Most potentially reactive materials are stored in a different form, and some of the most complex systems we have (the lungs, the kidneys, the digestive system) exist to convert molecules between their natural, free form and our metabolically active form.

So taking in more oxygen will probably not increase your ability to burn fat, in the same way that taking 50 times the recommended daily dose of vitamin B12 will probably not give you extra energy. Taking in more of either one will only help if you are deficient. Oxygen deficiency is basically slow suffocation, and it’s usually the result of serious – and obvious – cardiopulmonary diseases.

The saturation of oxygen in the bloodstream of a healthy person does vary, but usually only within 5% of 100%. If you decide to get that extra few percent by taking deep breaths, go for it. As I discussed above, the mere presence of more oxygen will not cause fat loss; you have to increase your metabolic rate.
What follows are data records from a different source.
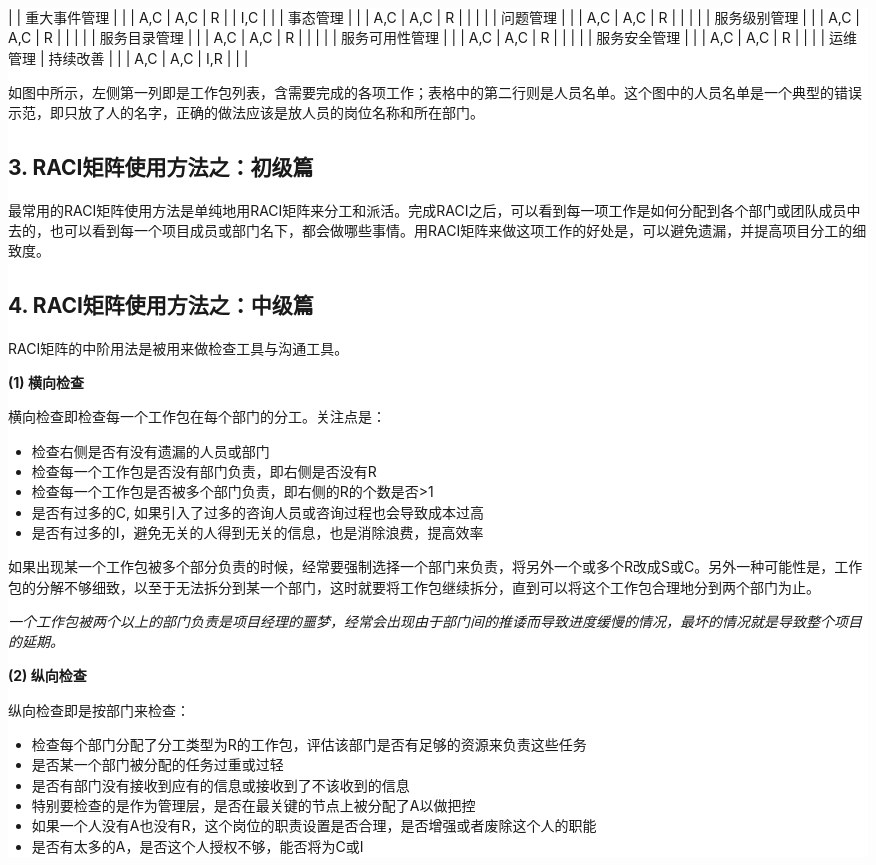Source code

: |          | 重大事件管理     |        |                  | A,C        | A,C       | R           |                | I,C                  |
|          | 事态管理         |        |                  | A,C        | A,C       | R           |                |                      |
|          | 问题管理         |        |                  | A,C        | A,C       | R           |                |                      |
|          | 服务级别管理     |        |                  | A,C        | A,C       | R           |                |                      |
|          | 服务目录管理     |        |                  | A,C        | A,C       | R           |                |                      |
|          | 服务可用性管理   |        |                  | A,C        | A,C       | R           |                |                      |
|          | 服务安全管理     |        |                  | A,C        | A,C       | R           |                |                      |
| 运维管理 | 持续改善         |        |                  | A,C        | A,C       | I,R         |                |                      |

如图中所示，左侧第一列即是工作包列表，含需要完成的各项工作；表格中的第二行则是人员名单。这个图中的人员名单是一个典型的错误示范，即只放了人的名字，正确的做法应该是放人员的岗位名称和所在部门。



## **3. RACI矩阵使用方法之：初级篇**

最常用的RACI矩阵使用方法是单纯地用RACI矩阵来分工和派活。完成RACI之后，可以看到每一项工作是如何分配到各个部门或团队成员中去的，也可以看到每一个项目成员或部门名下，都会做哪些事情。用RACI矩阵来做这项工作的好处是，可以避免遗漏，并提高项目分工的细致度。



## **4. RACI矩阵使用方法之：中级篇**

RACI矩阵的中阶用法是被用来做检查工具与沟通工具。

**(1) 横向检查**

横向检查即检查每一个工作包在每个部门的分工。关注点是：

- 检查右侧是否有没有遗漏的人员或部门
- 检查每一个工作包是否没有部门负责，即右侧是否没有R
- 检查每一个工作包是否被多个部门负责，即右侧的R的个数是否>1
- 是否有过多的C, 如果引入了过多的咨询人员或咨询过程也会导致成本过高
- 是否有过多的I，避免无关的人得到无关的信息，也是消除浪费，提高效率

如果出现某一个工作包被多个部分负责的时候，经常要强制选择一个部门来负责，将另外一个或多个R改成S或C。另外一种可能性是，工作包的分解不够细致，以至于无法拆分到某一个部门，这时就要将工作包继续拆分，直到可以将这个工作包合理地分到两个部门为止。



*一个工作包被两个以上的部门负责是项目经理的噩梦，经常会出现由于部门间的推诿而导致进度缓慢的情况，最坏的情况就是导致整个项目的延期。*

**(2) 纵向检查**

纵向检查即是按部门来检查：

- 检查每个部门分配了分工类型为R的工作包，评估该部门是否有足够的资源来负责这些任务
- 是否某一个部门被分配的任务过重或过轻
- 是否有部门没有接收到应有的信息或接收到了不该收到的信息
- 特别要检查的是作为管理层，是否在最关键的节点上被分配了A以做把控
- 如果一个人没有A也没有R，这个岗位的职责设置是否合理，是否增强或者废除这个人的职能
- 是否有太多的A，是否这个人授权不够，能否将为C或I
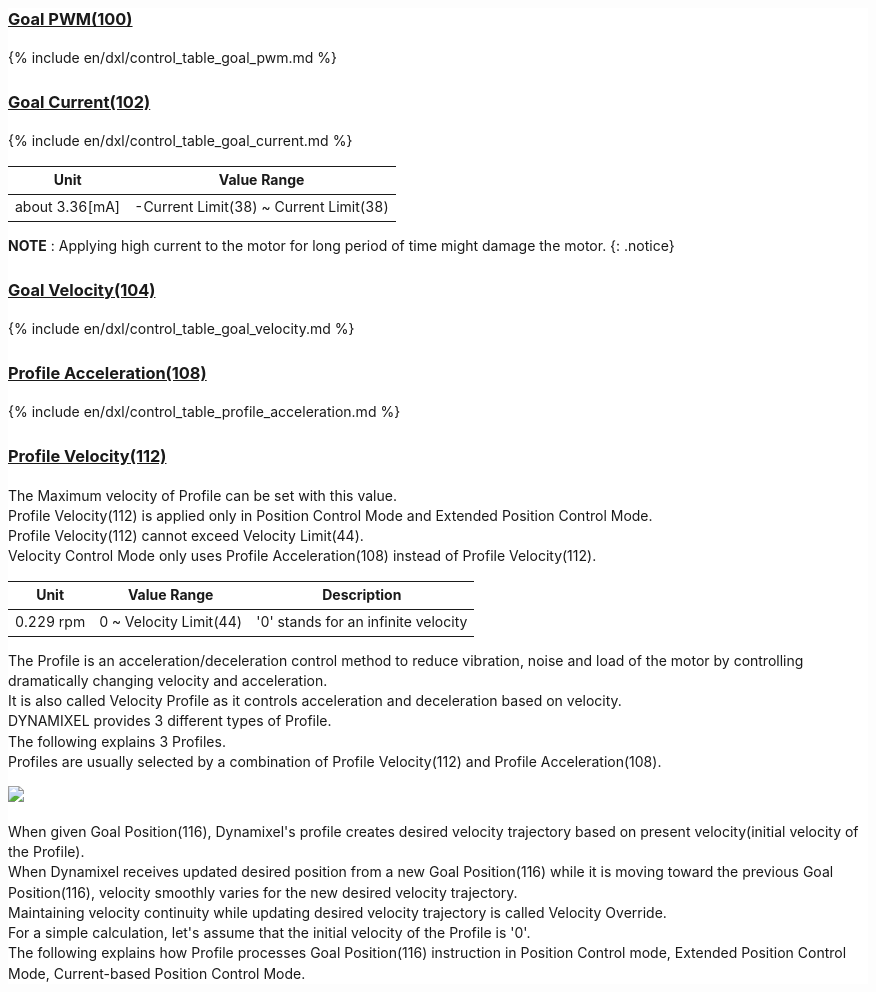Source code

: ### <a name="goal-pwm"></a>**[Goal PWM(100)](#goal-pwm100)**
{% include en/dxl/control_table_goal_pwm.md %}

### <a name="goal-current"></a>**[Goal Current(102)](#goal-current102)**
{% include en/dxl/control_table_goal_current.md %}

|      Unit       |              Value Range               |
|:---------------:|:--------------------------------------:|
| about  3.36[mA] | -Current Limit(38) ~ Current Limit(38) |

**NOTE** : Applying high current to the motor for long period of time might damage the motor.
{: .notice}

### <a name="goal-velocity"></a>**[Goal Velocity(104)](#goal-velocity104)**
{% include en/dxl/control_table_goal_velocity.md %}

### <a name="profile-acceleration"></a>**[Profile Acceleration(108)](#profile-acceleration108)**
{% include en/dxl/control_table_profile_acceleration.md %}

### <a name="profile-velocity"></a>**[Profile Velocity(112)](#profile-velocity112)**
The Maximum velocity of Profile can be set with this value.  
Profile Velocity(112) is applied only in Position Control Mode and Extended Position Control Mode.  
Profile Velocity(112) cannot exceed Velocity Limit(44).  
Velocity Control Mode only uses Profile Acceleration(108) instead of Profile Velocity(112).

|   Unit    |      Value Range       |             Description             |
|:---------:|:----------------------:|:-----------------------------------:|
| 0.229 rpm | 0 ~ Velocity Limit(44) | '0' stands for an infinite velocity |

The Profile is an acceleration/deceleration control method to reduce vibration, noise and load of the motor by controlling dramatically changing velocity and acceleration.  
It is also called Velocity Profile as it controls acceleration and deceleration based on velocity.  
DYNAMIXEL provides 3 different types of Profile.  
The following explains 3 Profiles.  
Profiles are usually selected by a combination of Profile Velocity(112) and Profile Acceleration(108).  

![](/assets/images/dxl/x/profile_types.png)


When given Goal Position(116), Dynamixel's profile creates desired velocity trajectory based on present velocity(initial velocity of the Profile).  
When Dynamixel receives updated desired position from a new Goal Position(116) while it is moving toward the previous Goal Position(116), velocity smoothly varies for the new desired velocity trajectory.  
Maintaining velocity continuity while updating desired velocity trajectory is called Velocity Override.  
For a simple calculation, let's assume that the initial velocity of the Profile is '0'.  
The following explains how Profile processes Goal Position(116) instruction in Position Control mode, Extended Position Control Mode, Current-based Position Control Mode.


[MX-64AT_AR DWG]: http://en.robotis.com/service/download.php?no=138
[MX-64AT_AR PDF]: http://en.robotis.com/service/download.php?no=139
[MX-64AT_AR STEP]: http://en.robotis.com/service/download.php?no=140
[MX-64T DWG]: http://en.robotis.com/service/download.php?no=130
[MX-64T PDF]: http://en.robotis.com/service/download.php?no=131
[MX-64T STEP]: http://en.robotis.com/service/download.php?no=132
[MX-64T IGES]: http://en.robotis.com/service/download.php?no=133
[MX-64R DWG]: http://en.robotis.com/service/download.php?no=134
[MX-64R PDF]: http://en.robotis.com/service/download.php?no=135
[MX-64R STEP]: http://en.robotis.com/service/download.php?no=136
[MX-64R IGES]: http://en.robotis.com/service/download.php?no=137
[Compatibility Guide]: http://en.robotis.com/service/compatibility_table.php?cate=d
But performing a deep breathing exercise can reduce your stress levels, and that will benefit nearly every aspect of your health, weight loss included.

The most important warning I can pass along is to those who would seek to take in more oxygen by breathing a mix richer in oxygen than normal air. Some proponents of oxygen therapy actually appear to be doing this.

Beware! Normal air is about 21% oxygen, and breathing richer concentrations of oxygen (usually 50% and up) can actually cause lung damage through a sort of “overload.” Another fact that’s commonly overlooked is that oxygen, giver of life, is also the source of the harmful “free radicals” that are believed to cause serious damage to the body. That’s why certain foods are praised for being high in “antioxidants.”

Breathing oxygen-rich gas has been shown to cause increased formation of free radicals. And as I’ve said, in order to use that extra oxygen to burn fat, you’d still need to exercise to increase your metabolic rate.